╭──

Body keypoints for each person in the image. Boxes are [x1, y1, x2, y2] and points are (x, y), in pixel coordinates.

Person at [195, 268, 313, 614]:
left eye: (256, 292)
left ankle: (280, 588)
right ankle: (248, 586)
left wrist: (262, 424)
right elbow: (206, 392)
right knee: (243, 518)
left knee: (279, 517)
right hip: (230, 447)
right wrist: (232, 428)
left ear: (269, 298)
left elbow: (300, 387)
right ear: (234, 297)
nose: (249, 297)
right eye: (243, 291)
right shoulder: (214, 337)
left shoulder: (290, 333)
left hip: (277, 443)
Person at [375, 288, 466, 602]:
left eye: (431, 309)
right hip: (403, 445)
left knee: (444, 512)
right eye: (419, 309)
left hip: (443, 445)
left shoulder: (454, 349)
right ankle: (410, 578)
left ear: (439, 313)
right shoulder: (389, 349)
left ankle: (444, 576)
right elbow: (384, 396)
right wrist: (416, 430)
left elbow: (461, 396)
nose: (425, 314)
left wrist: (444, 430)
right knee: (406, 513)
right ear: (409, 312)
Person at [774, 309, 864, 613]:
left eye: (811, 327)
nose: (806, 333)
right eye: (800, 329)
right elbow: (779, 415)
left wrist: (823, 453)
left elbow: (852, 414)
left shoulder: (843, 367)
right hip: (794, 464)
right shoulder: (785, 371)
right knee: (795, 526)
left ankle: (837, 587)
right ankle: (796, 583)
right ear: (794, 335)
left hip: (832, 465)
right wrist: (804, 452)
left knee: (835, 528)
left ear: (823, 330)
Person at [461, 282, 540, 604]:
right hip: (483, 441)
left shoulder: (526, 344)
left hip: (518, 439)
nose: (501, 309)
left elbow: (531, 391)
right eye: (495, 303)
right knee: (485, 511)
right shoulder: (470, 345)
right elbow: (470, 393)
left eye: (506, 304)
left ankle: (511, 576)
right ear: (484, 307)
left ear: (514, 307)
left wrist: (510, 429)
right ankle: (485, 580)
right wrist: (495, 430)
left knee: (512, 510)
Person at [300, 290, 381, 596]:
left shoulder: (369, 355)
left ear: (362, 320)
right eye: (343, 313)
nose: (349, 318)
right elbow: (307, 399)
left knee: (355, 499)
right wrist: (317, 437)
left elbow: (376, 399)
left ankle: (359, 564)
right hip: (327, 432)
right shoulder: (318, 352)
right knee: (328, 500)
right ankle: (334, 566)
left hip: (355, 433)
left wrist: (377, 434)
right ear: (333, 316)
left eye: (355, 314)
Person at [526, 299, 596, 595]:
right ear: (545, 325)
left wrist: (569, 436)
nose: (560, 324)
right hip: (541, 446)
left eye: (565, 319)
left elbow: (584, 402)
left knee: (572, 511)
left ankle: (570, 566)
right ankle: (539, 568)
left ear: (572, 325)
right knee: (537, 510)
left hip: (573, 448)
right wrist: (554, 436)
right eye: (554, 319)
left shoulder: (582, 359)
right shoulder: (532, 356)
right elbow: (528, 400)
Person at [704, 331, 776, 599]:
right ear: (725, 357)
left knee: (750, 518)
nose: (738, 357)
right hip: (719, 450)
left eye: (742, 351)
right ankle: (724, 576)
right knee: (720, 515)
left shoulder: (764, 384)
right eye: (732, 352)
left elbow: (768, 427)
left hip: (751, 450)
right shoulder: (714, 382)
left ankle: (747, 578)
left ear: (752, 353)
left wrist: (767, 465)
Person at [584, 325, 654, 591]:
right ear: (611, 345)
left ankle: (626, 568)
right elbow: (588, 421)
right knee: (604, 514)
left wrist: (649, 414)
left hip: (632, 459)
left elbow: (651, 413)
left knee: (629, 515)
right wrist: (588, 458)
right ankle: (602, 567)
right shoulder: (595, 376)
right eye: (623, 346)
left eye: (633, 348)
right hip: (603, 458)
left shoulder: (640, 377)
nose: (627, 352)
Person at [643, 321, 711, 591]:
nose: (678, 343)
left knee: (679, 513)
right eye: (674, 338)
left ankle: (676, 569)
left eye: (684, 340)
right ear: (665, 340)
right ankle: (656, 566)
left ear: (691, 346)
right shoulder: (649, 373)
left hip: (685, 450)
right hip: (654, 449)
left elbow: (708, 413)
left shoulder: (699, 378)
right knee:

╰──

- BRIEF: All lines in the entries above that hold the word "nose" need to be copied.

- OUTPUT FOR THIS EXERCISE:
nose: (249, 297)
nose: (425, 314)
nose: (806, 333)
nose: (501, 309)
nose: (349, 318)
nose: (560, 324)
nose: (738, 357)
nose: (627, 352)
nose: (678, 343)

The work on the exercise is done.